(Weish 2, 1a.12.17–20; Jak 3, 16–4,3; Mk 9, 30–37)
Liebe Schwestern und Brüder,
irgendwie beleuchten die Texte des heutigen Sonntags die Abgründe des menschlichen Herzens. Ich merke bei mir selbst, dass mir das irgendwie unangenehm ist. Natürlich versuche ich mir sofort einzureden, dass ich nicht so bin oder wenigstens nicht ganz so schlimm. Und ich entdecke all‘ diese Fehler leicht bei anderen. Aber auf seine Lebensfahnen zu schreiben, dass man Diener aller sein möchte, schafft noch keine Wirklichkeit. Es ist äußerst schwer für das Selbstbild des Einzelnen wie für eine Gemeinschaft, zuzugeben, dass unser praktisches Verhalten oft Mühe hat, mit unseren Bekenntnissen und Liebesschwüren Schritt zu halten. Da spricht Jesus von seinem gewaltsamen Ende und hätte sicher etwas Trost nötig gehabt. Aber seine Freunde wollen das nicht hören und beschäftigen sich damit, wer wohl der Wichtigste sei. Es ist gut und wichtig, dass Jesus dies zum angesprochenen Thema macht. Das Schweigen der Jünger ist verständlich, jedoch verhindert es Wachstum, Wandlung und Heilung.

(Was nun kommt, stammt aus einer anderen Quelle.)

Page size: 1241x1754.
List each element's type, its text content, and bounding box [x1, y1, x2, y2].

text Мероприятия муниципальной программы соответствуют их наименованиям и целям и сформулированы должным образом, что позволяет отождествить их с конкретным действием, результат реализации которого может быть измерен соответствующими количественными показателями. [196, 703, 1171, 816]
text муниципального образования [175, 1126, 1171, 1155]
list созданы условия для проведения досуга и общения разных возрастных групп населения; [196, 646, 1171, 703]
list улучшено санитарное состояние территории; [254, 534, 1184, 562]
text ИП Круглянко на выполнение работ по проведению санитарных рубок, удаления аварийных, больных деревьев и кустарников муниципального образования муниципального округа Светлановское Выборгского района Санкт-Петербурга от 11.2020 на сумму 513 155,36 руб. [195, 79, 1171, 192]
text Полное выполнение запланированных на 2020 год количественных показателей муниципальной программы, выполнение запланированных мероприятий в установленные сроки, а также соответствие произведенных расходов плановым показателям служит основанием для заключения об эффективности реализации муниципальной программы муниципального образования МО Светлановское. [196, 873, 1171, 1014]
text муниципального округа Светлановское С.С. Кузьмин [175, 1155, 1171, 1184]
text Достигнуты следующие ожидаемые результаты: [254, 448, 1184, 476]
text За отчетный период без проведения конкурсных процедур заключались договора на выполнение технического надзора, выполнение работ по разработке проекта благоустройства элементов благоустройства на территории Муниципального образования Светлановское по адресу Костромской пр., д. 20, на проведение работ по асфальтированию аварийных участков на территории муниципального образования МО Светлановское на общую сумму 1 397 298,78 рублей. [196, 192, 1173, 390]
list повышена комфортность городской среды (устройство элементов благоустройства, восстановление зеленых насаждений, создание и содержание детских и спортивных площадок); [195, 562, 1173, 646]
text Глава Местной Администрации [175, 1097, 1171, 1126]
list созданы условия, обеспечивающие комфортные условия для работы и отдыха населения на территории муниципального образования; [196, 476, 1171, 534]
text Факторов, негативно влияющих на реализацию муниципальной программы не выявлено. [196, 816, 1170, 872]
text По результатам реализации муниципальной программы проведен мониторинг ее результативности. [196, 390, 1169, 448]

Was Jesus dann sagt, widerspricht wieder so sehr dem menschlichen Empfinden, dass es fast unmöglich ist, so zu leben. Wenn wir aber ein menschliches Miteinander wollen, das geprägt ist von Wertschätzung und der Achtung voreinander, dann muss aller Größenwahnsinn ein Ende haben, alle jene Machtspielchen, die sich gerne hinter durchaus guten Anliegen oft verbergen. Wenn Jesus das Sakrament des Kindes einsetzt, dann tut er das nicht nur aus Liebe zu den Kindern, sondern vor allem aus Sorge um die Ausgewachsenen, die ihre besten Lebensenergien oft dafür verschwenden, den Schein und nicht das Sein zu pflegen. Kinder sind bedürftige und verletzliche Wesen. Sie zeigen und erinnern uns daran, dass Bedürftigkeit und Verletzlichkeit zum Menschsein gehören. Denn darum geht es doch: Menschwerdung zu ermöglichen. Wer sich mit Gottes Hilfe darum bemüht, wird nicht nur Kinder in ihrer verletzlichen Würde ehren, achten und lieben, sondern vor allem auch sich selber und das uns alle innewohnende Geheimnis Gottes. Das schier Unglaubliche ist doch, dass das Geheimnis Gottes in der Annahme unserer eigenen Bedürftigkeit und Verletzlichkeit zu Hause ist. Wo dies Wunder und diese Wandlung geschieht, da kehrt innerer Friede und Gelassenheit ein, da ist das Miteinander geprägt von Wertschätzung und dem Bemühen, nicht eine Größe zu leben, die andere klein, sondern groß macht. Gott jedenfalls hat das so gemacht und macht das immer wieder. Wer ihn sucht, der sollte nicht vor seiner Bedürftigkeit und Verletzlichkeit davonlaufen, sondern gerade darin den bedürftigen Gott finden. Und diese großartige Botschaft lehren uns vor allem unsere Kinder, die immer all‘ unsere Liebe und unseren Respekt verdienen. Das wollte Jesus seinen „großen“ Jüngern ans Herz legen, als er ein „kleines“ Kind in ihre Mitte stellte. Amen.